Step 3: Validate your configurations
While these configuration files are truly great, they need to be valid. Unfortunately, a small typo or the wrong data type can lead to subtle bugs.
For example, using
enable_feature: "false"
in your configuration file looks fine at a first glance, but in Python a non-empty string (even “false”) evaluates to True. Python is a dynamically typed language and doesn’t know you wanted a Bool instead of a string. If you’re not validating input types and format, you might thus activate an unexpected feature and configure your pipeline differently then intended.

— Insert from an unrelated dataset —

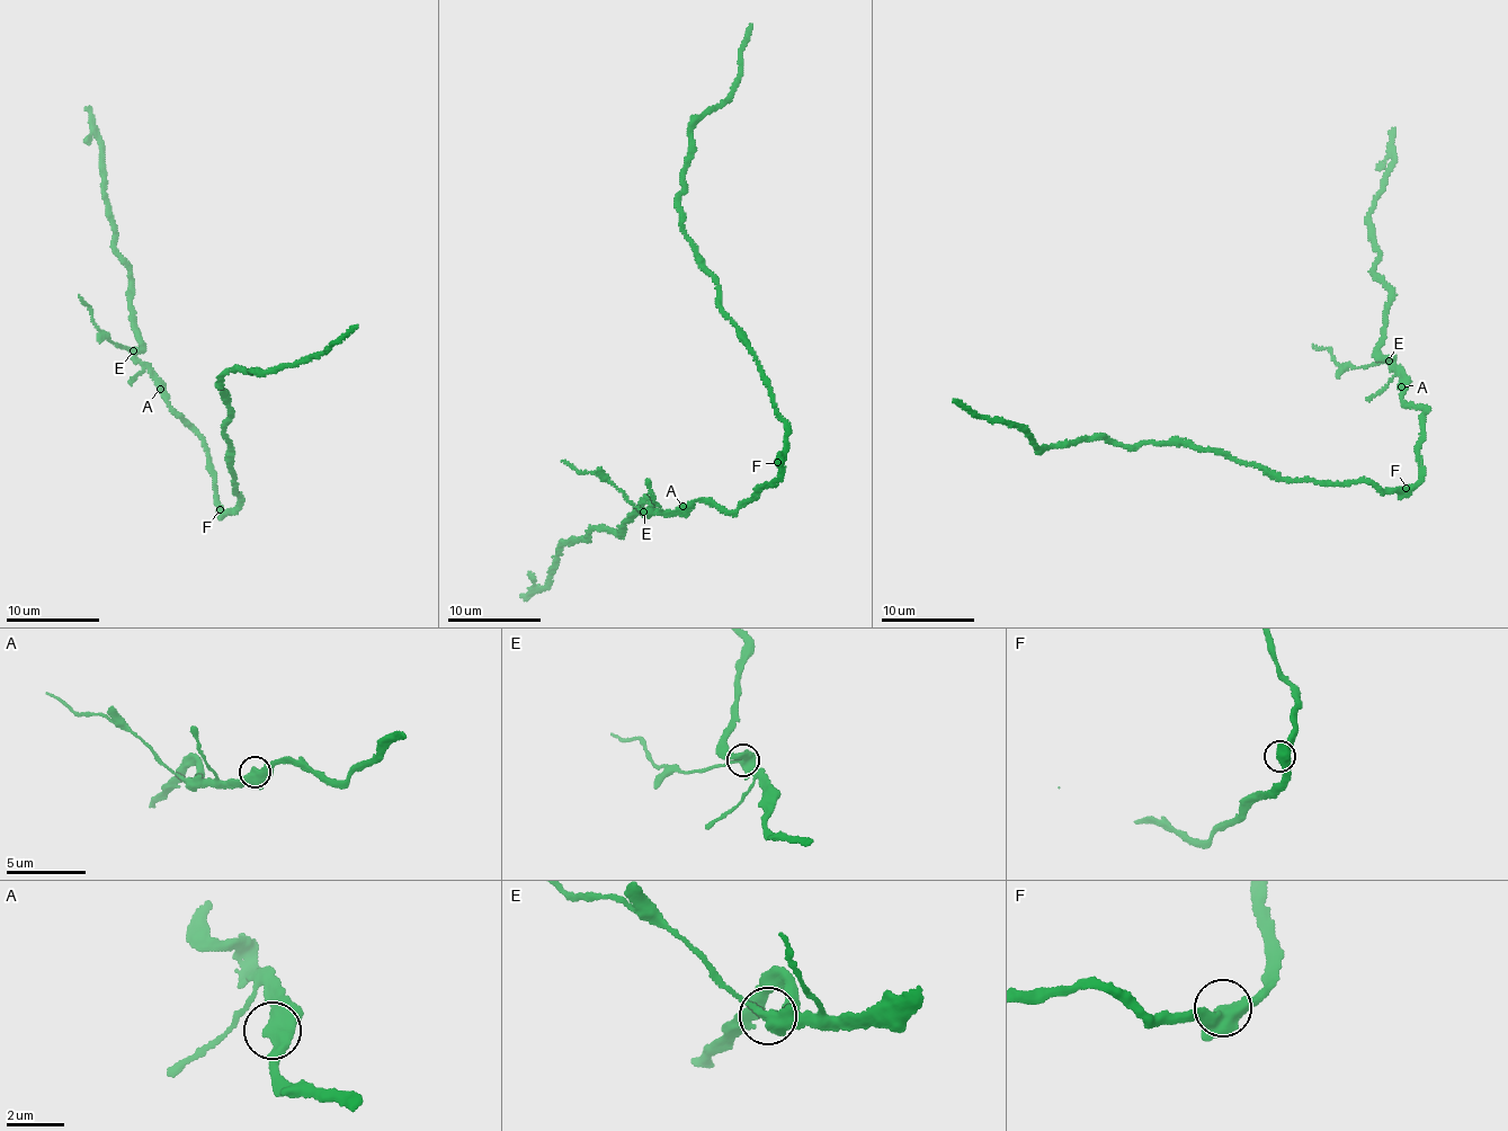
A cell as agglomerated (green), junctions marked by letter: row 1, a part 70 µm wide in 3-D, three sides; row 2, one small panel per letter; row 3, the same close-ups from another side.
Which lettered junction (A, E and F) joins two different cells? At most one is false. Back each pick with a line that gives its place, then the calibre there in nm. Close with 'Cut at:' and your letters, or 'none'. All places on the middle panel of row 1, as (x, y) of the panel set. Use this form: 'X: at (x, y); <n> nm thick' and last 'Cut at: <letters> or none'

This is exactly why we advise using the pydantic library, since it allows you to define a schema and validate the config even before running the pipeline. Your validation can look as complex and elaborate as you want, so make sure to check out the pydantic package! As you can see, changing the value for max_nb_files from 100 to ten results in a validation error to help avoid the beloved Friday afternoon bug-hunts:

Blocking misconfigurations before your pipeline is executed, ensures you know exactly what to expect from your PipelineConfig instance. You could even add validation of your configs to the deployment pipeline to ensure only valid configurations are deployed to staging and, more importantly, production.
Final thoughts
Configuration management is far from the sexiest part of building data pipelines, yet it’s one that pops up sooner or later. In your next project, make sure to start off by encapsulating your configuration parameters for easy access. Once you’re POC is working, move the configuration values to dedicated YAML files and validate them with pydantic, so you know your pipeline is doing what you intended, even if your colleagues start messing around in the configs!